-- # Finding roots of cubic equations using iterative versus analytic techniques
--
-- The book *Evaluating Derivatives* states that although "the roots
-- of cubic and even quartic equations can be expressed in terms of
-- arithmetic operations and fractional powers, it is usually more
-- efficient to calculate them by an iterative process", and then goes
-- on to describe [Newton's
-- method](https://en.wikipedia.org/wiki/Newton%27s_method).
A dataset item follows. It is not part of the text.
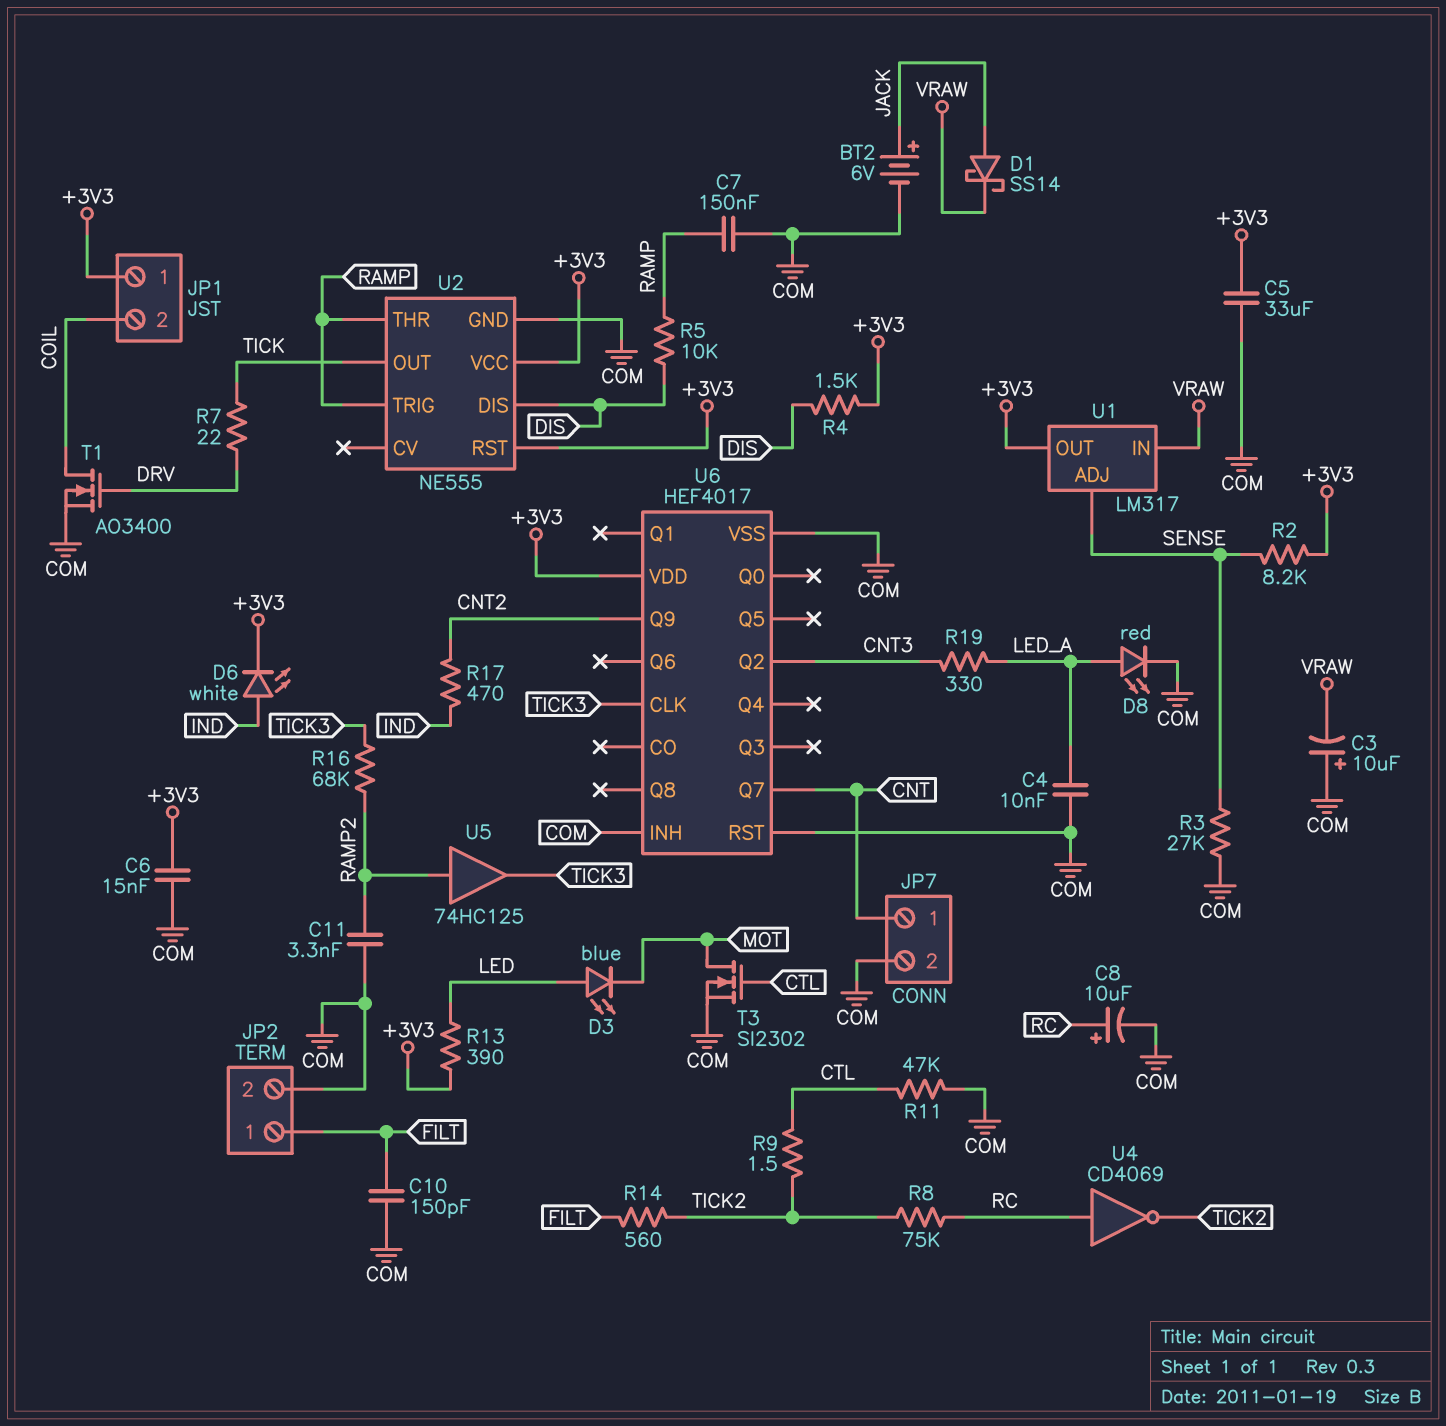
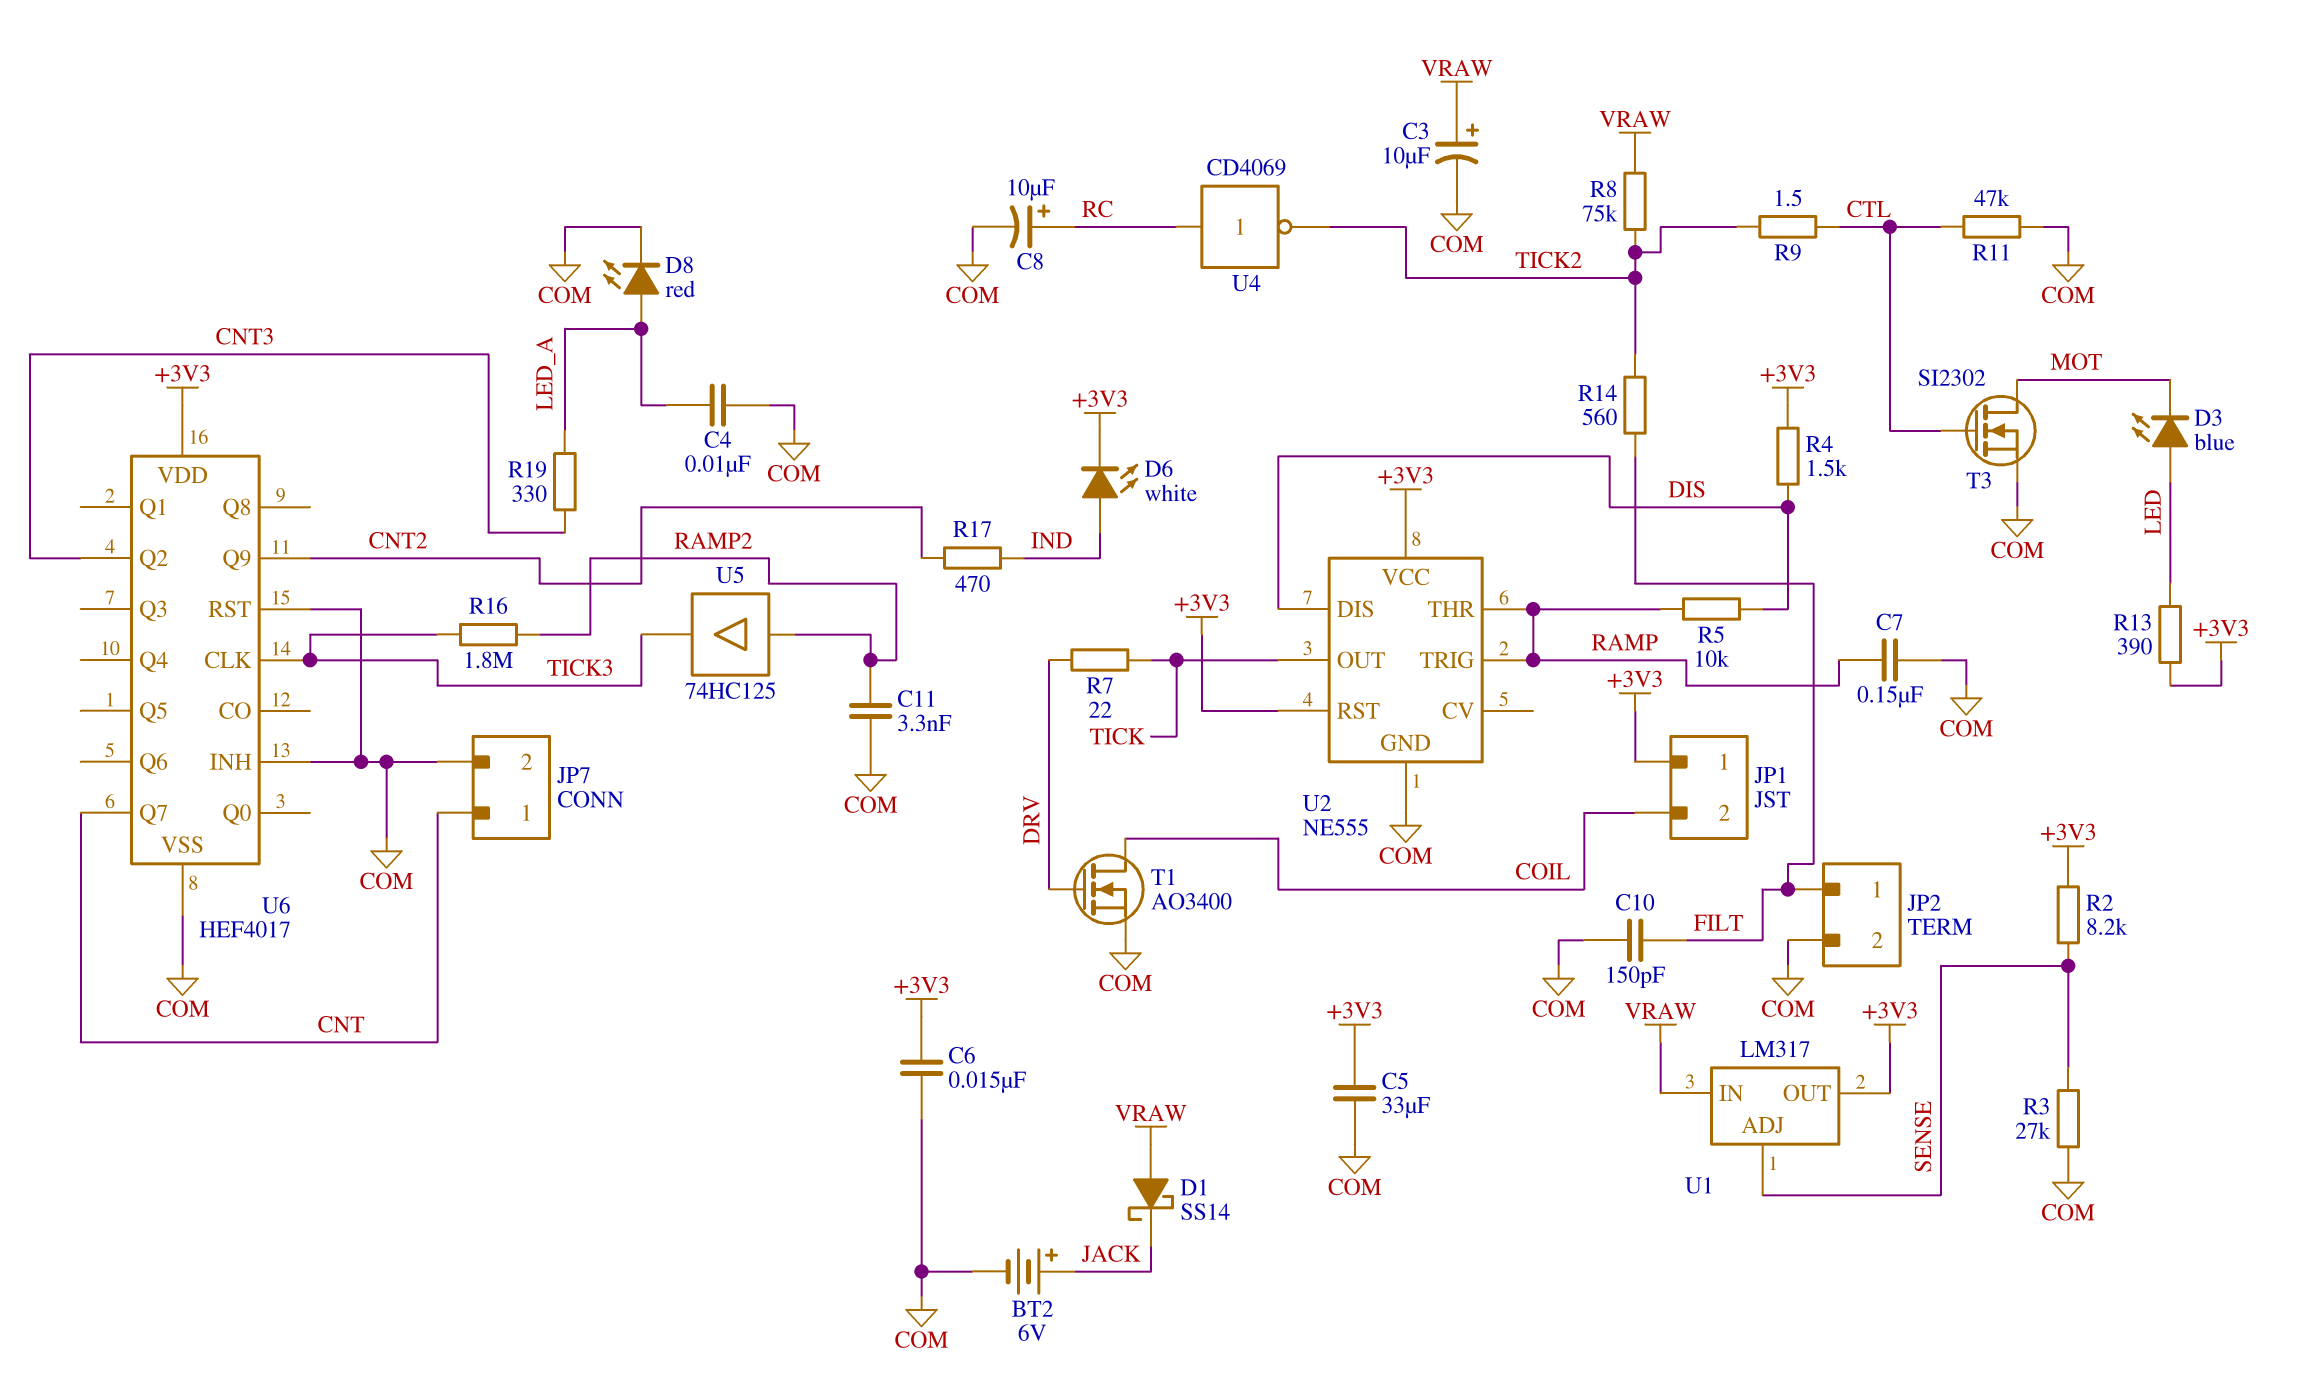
C3: 10uF (plus COM, minus VRAW) -> 10uF (plus VRAW, minus COM)
D1: schottky SS14 (A JACK, K VRAW) -> schottky SS14 (A VRAW, K JACK)
R8: 75k (RC, TICK2) -> 75k (TICK2, VRAW)
R16: 68k (RAMP2, TICK3) -> 1.8M (RAMP2, TICK3)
-- Certainly, the analytical formulae for solving cubic equations [on
-- Wikipedia](https://en.wikipedia.org/wiki/Cubic_equation#Depressed_cubic)
-- look awful, but Newton's method uses loops! Surely that's worse.
-- ## The iterative solution
--
-- Well, let's see. This is implemented in [my favourite programming
-- language](https://futhark-lang.org). We'll start by defining
-- Newton's method for functions of type `f64 -> f64` in a
-- straightforward manner, parameterised by tolerance `eps` and
-- starting point `x0`:
let newton (eps: f64) (x0: f64) (f: f64 -> f64) (f': f64 -> f64) =
loop x = x0 while f64.abs(f x) > eps do x - f x / f' x
-- Then we define an evaluation function for cubic functions of the
-- form *ax³+bx²+cx+d*, as well as the derivative *3ax²+2bx+c*.
let cubic a b c d x : f64 =
a*x**3 + b*x**2 + c*x + d
let cubic' a b c _d x : f64 =
3 * a * x**2 + 2 * b * x + c
-- Now we can put these pieces together and get an iterative solver
-- for finding a root of a cubic function:
let newton_cubic_root eps x0 a b c d =
newton eps x0 (cubic a b c d) (cubic' a b c d)
-- Cubic functions always have at least one real root, but may have
-- more. This method finds one of them:
-- > newton_cubic_root 0.0001 0.0 4.0 5.0 (-6.0) (-8.0)
-- > cubic 4.0 5.0 (-6.0) (-8.0) (newton_cubic_root 0.00001 0.0 4.0 5.0 (-6.0) (-8.0))
-- ## The analytical solution
--
-- The following is the analytical solution. As above, it finds the
-- first real root and ignores the others (if they exist).
let cubic_root a b c d : f64 =
let b = b / a
let c = c / a
let d = d / a
let q = (3*c - b*b)/9
let r = -27*d + 9*c*b - 2*(b*b*b)
let r = r / 54
let disc = q*q*q + r*r
let term1 = b/3
in if disc > 0 then
let s = r + f64.sqrt disc
let s = if s < 0 then -((-s)**(1/3)) else s**(1/3)
let t = r - f64.sqrt disc
let t = if t < 0 then -((-t)**(1/3)) else t**(1/3)
in -term1 + s + t
else if disc == 0 then
let r13 = if r < 0 then -(-r)**(1/3) else r**(1/3)
in -term1 + 2*r13
else let q = -q
let r13 = 2*f64.sqrt q
in -term1 + r13*f64.cos(q**3/3)
-- "Analytic" it may be, but given the vagaries of floating point
-- computation, I'm not certain it's significantly more accurate than
-- the iterative method in practice.
-- > cubic_root 4.0 5.0 (-6.0) (-8.0)
-- > cubic 4.0 5.0 (-6.0) (-8.0) (cubic_root 4.0 5.0 (-6.0) (-8.0))
-- ## Benchmarking yet again
--
-- Now let's try benchmarking. Newton's method is extremely sensitive
-- to the starting point. I somewhat arbitrarily decide on `x0=0`.
-- It would run substantially faster with `x0=-1` for the randomly
-- generated coefficients we'll use (all uniformly drawn from
-- `[0,1]`), but that feels like cheating.
entry bench_newton = map4 (newton_cubic_root 0.00001 0)
entry bench_cubic_root = map4 cubic_root
-- We'll benchmark on 100k sets of coefficients.
-- ==
-- entry: bench_newton bench_cubic_root
-- random input { [100000]f64 [100000]f64 [100000]f64 [100000]f64 }
-- And the results, using plain sequential execution:
-- ```
-- cubic.fut:bench_newton:
-- [100000]f64 [100000]f64 [100000]f64 [...: 2718μs (RSD: 0.081; min: -6%; max: +17%)
--
-- cubic.fut:bench_cubic_root:
-- [100000]f64 [100000]f64 [100000]f64 [...: 5574μs (RSD: 0.010; min: -1%; max: +2%)
-- ```
-- So indeed, Newton's method seems faster. And this is with a very
-- naive implementation: it would be *much* faster (10x for `x0=-1`)
-- if we put a little bit more effort into finding a good starting
-- point. In contrast, while there are special cases of cubic
-- functions that are easier to find roots for, I don't think the
-- general case can be solved much better than we are doing here. But
-- who knows, maybe it can - I'm not that much of an expert here.